----- TEXTE FOURNI -----
Le réaménagement partiel du gouvernement n’est plus qu’une question d’heures ou de jours. Dans les couloirs feutrés du pouvoir, tout semble déjà bouclé. Listes finalisées, équilibres politiques négociés, arbitrages rendus… il ne manquerait plus que le feu vert du Chef de l’État, Félix Tshisekedi.
Selon une source proche du dossier, le processus est arrivé à son terme. « Le jour et l’heure de la lecture de l’ordonnance dépendent désormais du Chef de l’État », confie-t-elle, soulignant qu’il ne s’agit plus d’une éventualité, mais bien d’une certitude imminente. « Ce n’est plus un si, mais un quand », insiste-t-elle.
Ce réaménagement, qualifié de partiel, s’inscrit dans un contexte politique marqué par des attentes croissantes en matière d’efficacité gouvernementale. Plusieurs ministères clés pourraient connaître des ajustements, dans une logique de performance et de consolidation de la majorité au pouvoir.
-----
▶ CONSIGNES ET EXERCICES
1. Selon le texte sur le réaménagement du gouvernement, de qui dépendent le jour et l'heure de la lecture de l'ordonnance ?
2. Rédigez la suite du texte sur le réaménagement du gouvernement, à partir de sa dernière phrase.
----- DONNÉES FOURNIES -----
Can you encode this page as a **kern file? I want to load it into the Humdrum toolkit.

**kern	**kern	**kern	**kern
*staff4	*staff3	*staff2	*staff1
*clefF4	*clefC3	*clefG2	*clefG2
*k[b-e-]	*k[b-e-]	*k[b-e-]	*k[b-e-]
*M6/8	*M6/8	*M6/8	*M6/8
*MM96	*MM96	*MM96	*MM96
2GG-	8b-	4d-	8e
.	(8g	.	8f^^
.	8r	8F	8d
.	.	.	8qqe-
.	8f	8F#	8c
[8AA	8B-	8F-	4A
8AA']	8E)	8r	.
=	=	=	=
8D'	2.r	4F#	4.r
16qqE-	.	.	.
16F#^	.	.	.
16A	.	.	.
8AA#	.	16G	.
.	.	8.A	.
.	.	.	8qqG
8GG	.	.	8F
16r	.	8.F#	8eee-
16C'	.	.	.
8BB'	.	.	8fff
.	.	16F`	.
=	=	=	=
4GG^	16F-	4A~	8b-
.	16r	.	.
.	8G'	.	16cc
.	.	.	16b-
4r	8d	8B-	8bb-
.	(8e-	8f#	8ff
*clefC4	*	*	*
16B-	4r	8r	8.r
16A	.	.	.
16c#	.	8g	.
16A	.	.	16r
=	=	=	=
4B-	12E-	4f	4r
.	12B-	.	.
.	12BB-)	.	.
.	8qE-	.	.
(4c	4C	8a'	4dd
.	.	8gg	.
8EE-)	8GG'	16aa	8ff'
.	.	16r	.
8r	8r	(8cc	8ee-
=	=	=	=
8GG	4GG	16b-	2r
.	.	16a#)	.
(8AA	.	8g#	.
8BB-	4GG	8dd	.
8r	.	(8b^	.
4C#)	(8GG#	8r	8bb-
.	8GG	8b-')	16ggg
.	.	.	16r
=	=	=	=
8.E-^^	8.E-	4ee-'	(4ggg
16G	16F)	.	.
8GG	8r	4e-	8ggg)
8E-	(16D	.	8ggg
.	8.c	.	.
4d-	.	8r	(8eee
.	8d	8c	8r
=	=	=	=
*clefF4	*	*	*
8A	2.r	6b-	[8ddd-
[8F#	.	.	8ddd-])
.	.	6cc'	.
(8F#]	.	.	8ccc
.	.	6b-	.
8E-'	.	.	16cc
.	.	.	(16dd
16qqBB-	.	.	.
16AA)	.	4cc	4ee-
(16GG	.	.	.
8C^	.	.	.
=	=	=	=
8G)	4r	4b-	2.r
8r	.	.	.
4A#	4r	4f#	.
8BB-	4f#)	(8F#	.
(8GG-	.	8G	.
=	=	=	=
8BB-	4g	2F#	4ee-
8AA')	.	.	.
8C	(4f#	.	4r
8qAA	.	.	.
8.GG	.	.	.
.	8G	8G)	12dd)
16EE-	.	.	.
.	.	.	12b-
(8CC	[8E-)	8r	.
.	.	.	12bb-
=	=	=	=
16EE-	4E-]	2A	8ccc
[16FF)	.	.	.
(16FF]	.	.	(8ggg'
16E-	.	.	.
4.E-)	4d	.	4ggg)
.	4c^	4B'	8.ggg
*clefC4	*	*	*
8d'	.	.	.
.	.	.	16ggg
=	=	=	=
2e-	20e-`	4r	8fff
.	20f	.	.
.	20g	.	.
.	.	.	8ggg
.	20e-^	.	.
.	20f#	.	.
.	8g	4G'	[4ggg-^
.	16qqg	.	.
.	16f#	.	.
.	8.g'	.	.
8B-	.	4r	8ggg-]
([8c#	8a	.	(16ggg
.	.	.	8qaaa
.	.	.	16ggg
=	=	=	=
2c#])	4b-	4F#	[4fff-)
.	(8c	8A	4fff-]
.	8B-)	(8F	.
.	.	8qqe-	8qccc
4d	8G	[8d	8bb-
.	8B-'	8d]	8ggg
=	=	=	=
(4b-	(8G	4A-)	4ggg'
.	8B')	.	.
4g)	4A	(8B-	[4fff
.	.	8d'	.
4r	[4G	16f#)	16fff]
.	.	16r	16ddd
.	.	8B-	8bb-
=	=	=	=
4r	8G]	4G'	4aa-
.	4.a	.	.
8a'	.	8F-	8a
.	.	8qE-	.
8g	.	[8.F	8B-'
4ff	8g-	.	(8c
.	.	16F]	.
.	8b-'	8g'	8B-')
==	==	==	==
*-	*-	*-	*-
-----
▶ LISTE DES RÉPONSES
1. Ils dépendent du Chef de l'État, Félix Tshisekedi.

2.
Des sources concordantes évoquent également des mouvements tactiques, visant à renforcer certaines institutions jugées stratégiques, tout en redistribuant les cartes au sein de la coalition présidentielle.
À Kinshasa comme en provinces, l’annonce est attendue avec impatience. Ce remaniement pourrait être perçu comme un signal fort, à la fois politique et opérationnel, dans un contexte où la population exige des résultats concrets.
Reste désormais à savoir quand Félix Tshisekedi apposera sa signature sur l’ordonnance tant attendue. Une chose est sûre : dans les cercles du pouvoir, le compte à rebours a déjà commencé.